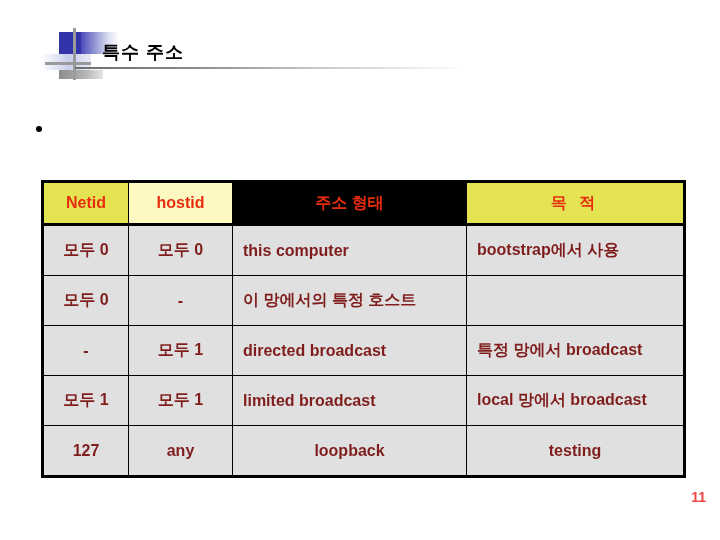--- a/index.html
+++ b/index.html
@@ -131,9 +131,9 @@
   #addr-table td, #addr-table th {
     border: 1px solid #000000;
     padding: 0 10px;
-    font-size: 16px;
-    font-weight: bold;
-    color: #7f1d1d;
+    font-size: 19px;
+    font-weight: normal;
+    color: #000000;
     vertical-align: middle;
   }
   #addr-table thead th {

◆ ◆ ◆ ◆ ◆ ◆ ◆

## Exercise brief
Quote each record exactly as it stands, minus the pictures.

## Solution
--- a/index.html
+++ b/index.html
@@ -131,9 +131,9 @@
   #addr-table td, #addr-table th {
     border: 1px solid #000000;
     padding: 0 10px;
-    font-size: 16px;
-    font-weight: bold;
-    color: #7f1d1d;
+    font-size: 19px;
+    font-weight: normal;
+    color: #000000;
     vertical-align: middle;
   }
   #addr-table thead th {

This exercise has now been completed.